# Extension of Splitting Fields over An Arbitrary Field

Let $$F$$ be a field in which $$0 \neq2$$ in $$F$$, and consider $$f=x^4+1$$. If $$E$$ is the splitting field for $$f$$ over $$F$$, it turns out that $$E$$ is a simple extension of $$F$$. How does one realize this fact? I'm not so sure as to what field element I can adjoin to $$F$$ to allow $$f$$ to split into linear factors. Finding the splitting field over something like $$\mathbb{Q}$$ is straight forward and easy in comparison, but I'm having trouble working with any general field $$F$$.

Also, if we indeed did have that $$0=2$$ in our field $$F$$, then $$f=x^4+1=(x+1)^4$$, so $$F$$ is its own splitting field, is this correct reasoning?

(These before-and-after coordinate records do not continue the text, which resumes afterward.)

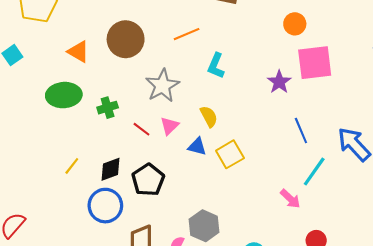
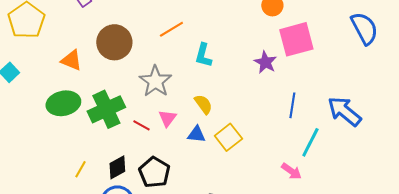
green cross: (108, 108) -> (106, 109), size x1.8
blue line: (301, 130) -> (292, 105), turned 40

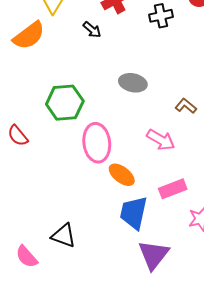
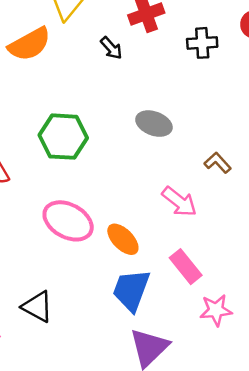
pink ellipse: (97, 143) -> (68, 221), moved, turned -63
pink rectangle: (173, 189) -> (186, 267), turned 64

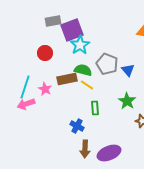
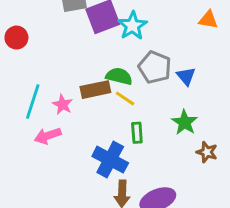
cyan star: (80, 45) -> (132, 26), moved
red circle: (45, 53) -> (16, 38), moved
pink arrow: (26, 104) -> (48, 136), moved
blue cross: (77, 126) -> (110, 160), size x1.6

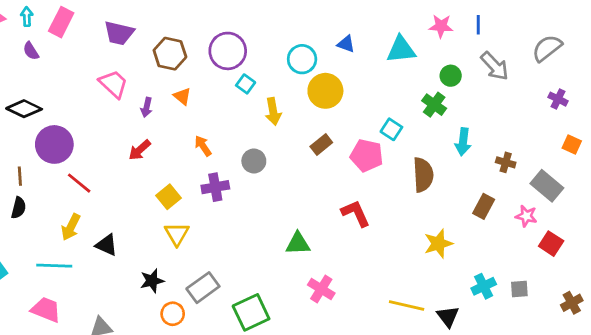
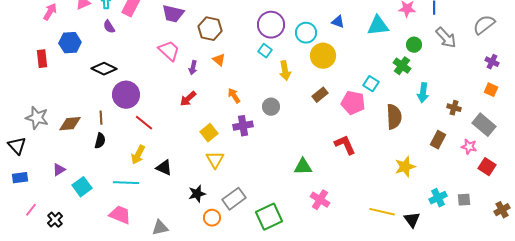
purple circle: (228, 51) -> (271, 25), moved
orange square: (572, 144) -> (491, 90), moved

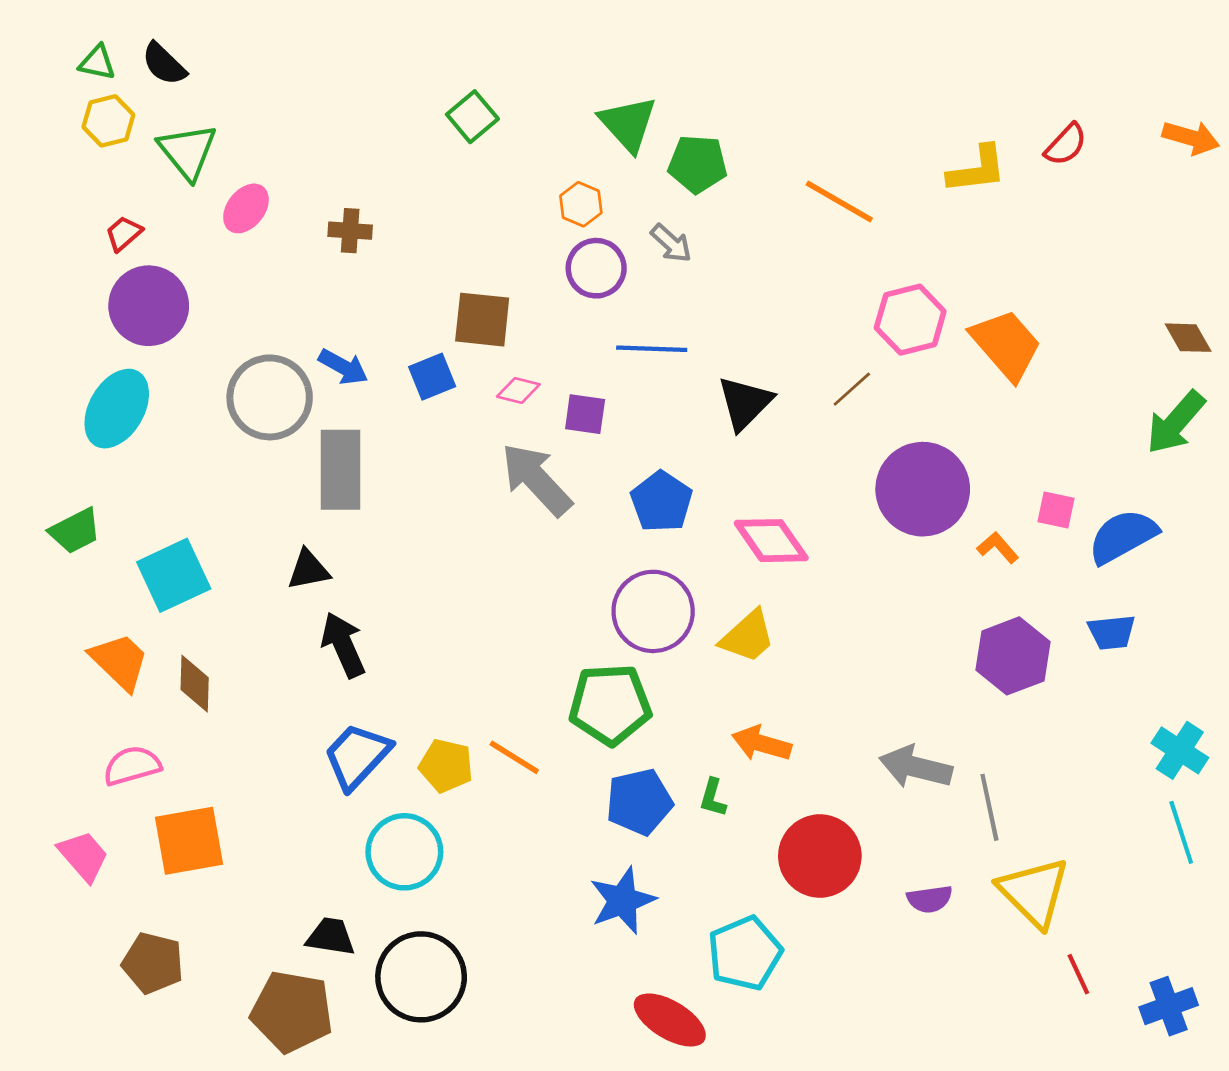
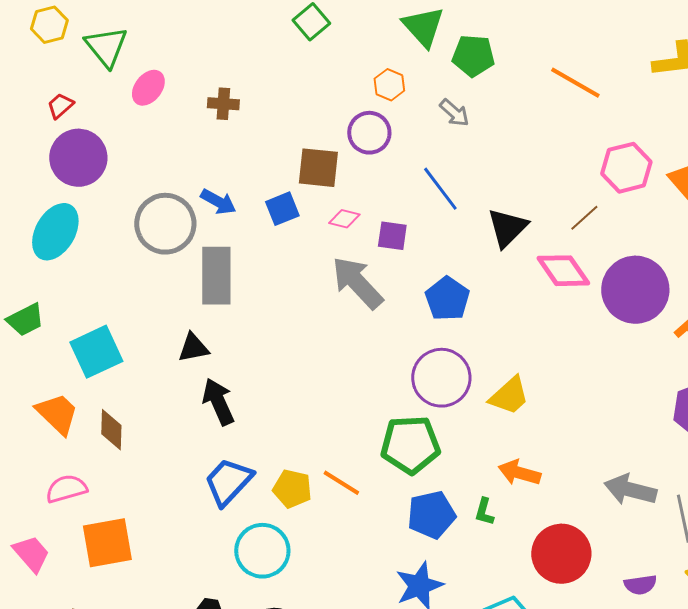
purple circle: (596, 268) -> (369, 133), moved
blue line: (652, 349) -> (440, 189), turned 51
pink diamond: (771, 541) -> (563, 271), moved

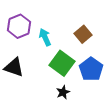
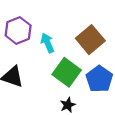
brown square: (83, 34) -> (90, 40), size x1.4

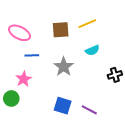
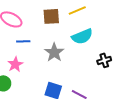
cyan semicircle: (92, 50) -> (82, 36), size x1.5

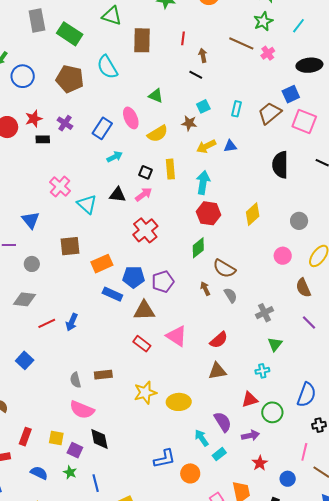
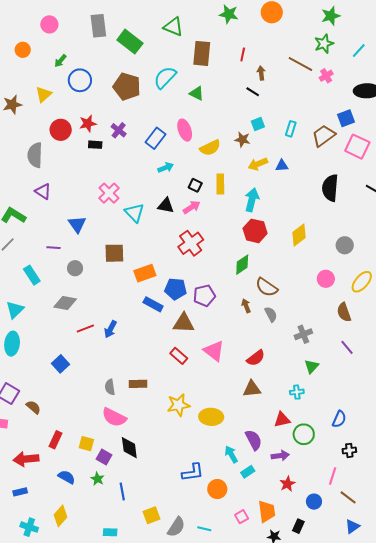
cyan semicircle: (107, 67) -> (165, 78), turned 70
green triangle: (156, 96) -> (197, 93), moved
blue semicircle: (307, 395) -> (339, 419), size x0.7

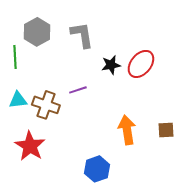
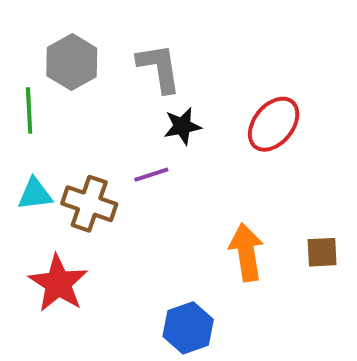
black star: (111, 65) -> (182, 126), moved

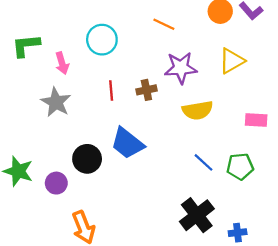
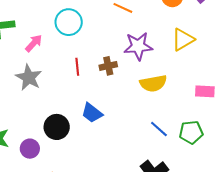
pink arrow: (62, 63) -> (34, 43), turned -120
blue trapezoid: (127, 143) -> (92, 113), size x0.7

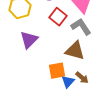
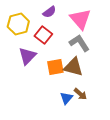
red square: (58, 17) -> (43, 35), moved
orange square: (57, 71) -> (55, 67), moved

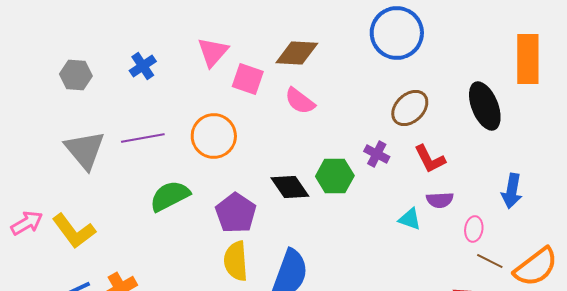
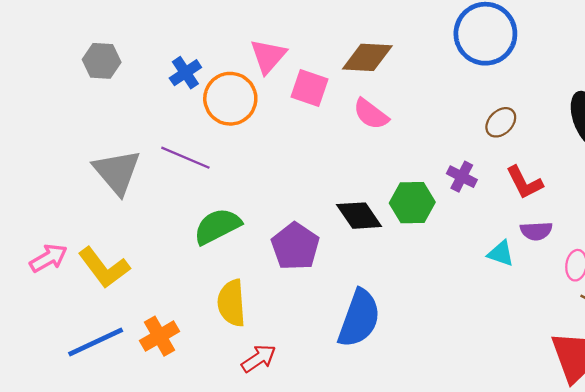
gray hexagon: (76, 75) -> (102, 61), moved
brown ellipse: (410, 108) -> (501, 122), size x0.7
orange circle: (214, 136) -> (230, 99), moved
purple line: (143, 138) -> (185, 158), turned 33
yellow semicircle: (236, 261) -> (231, 303), moved

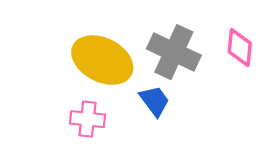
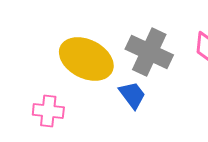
pink cross: (88, 119) -> (48, 111), moved

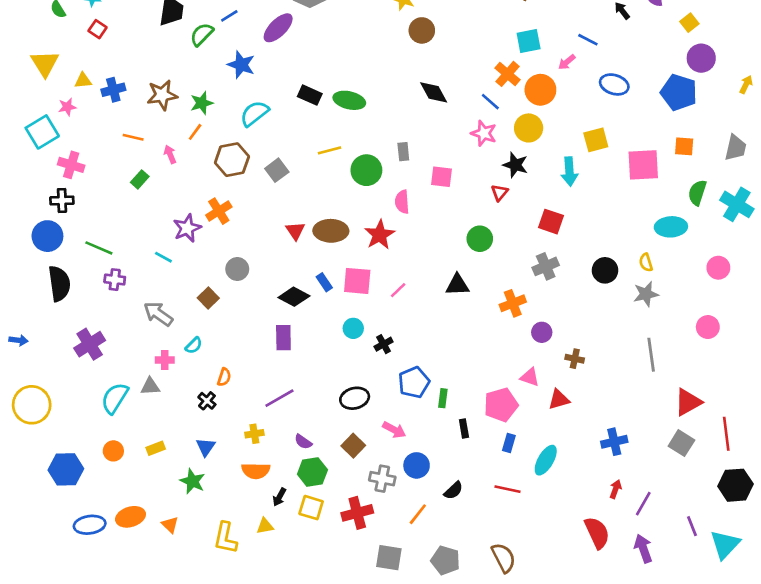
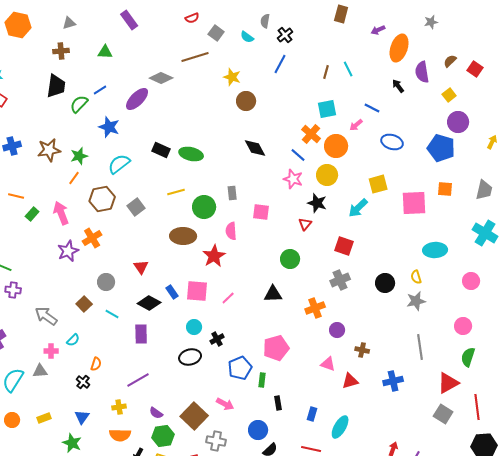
orange line: (133, 137) -> (16, 196), moved
pink arrow: (170, 154) -> (61, 213), moved, size x1.6
cyan arrow: (569, 171) -> (358, 208), turned 50
green semicircle: (697, 193) -> (468, 357), moved
red triangle: (295, 231) -> (141, 267), moved
brown ellipse: (331, 231) -> (183, 236), moved
cyan line: (163, 257) -> (112, 314), moved
black ellipse: (355, 398) -> (190, 357), moved
pink pentagon: (501, 405) -> (276, 348), moved
blue cross: (614, 442) -> (393, 381), moved
brown square: (353, 446) -> (194, 416), size x1.5
blue circle: (417, 465) -> (258, 430), moved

• Letting $\alpha$ be any root, then $f$ splits as $(x-\alpha)(x+\alpha)(x-\alpha^3)(x+\alpha^3)$ in $F[\alpha]$. – Mike Earnest Mar 14 at 1:53

If $$\theta$$ is a root of $$x^4+1$$, then so are $$\theta,\theta^3,\theta^5,\theta^7$$. These are all different because $$\theta$$ has order $$8$$ in $$E^\times$$, since $$\theta^4=-1\ne1$$. Therefore, $$x^4+1$$ splits in $$F(\theta)$$.
If $$\operatorname{char}(F)=2$$, then $$x^4+1=(x+1)^4$$ and $$E=F=F(1)$$, also a simple extension.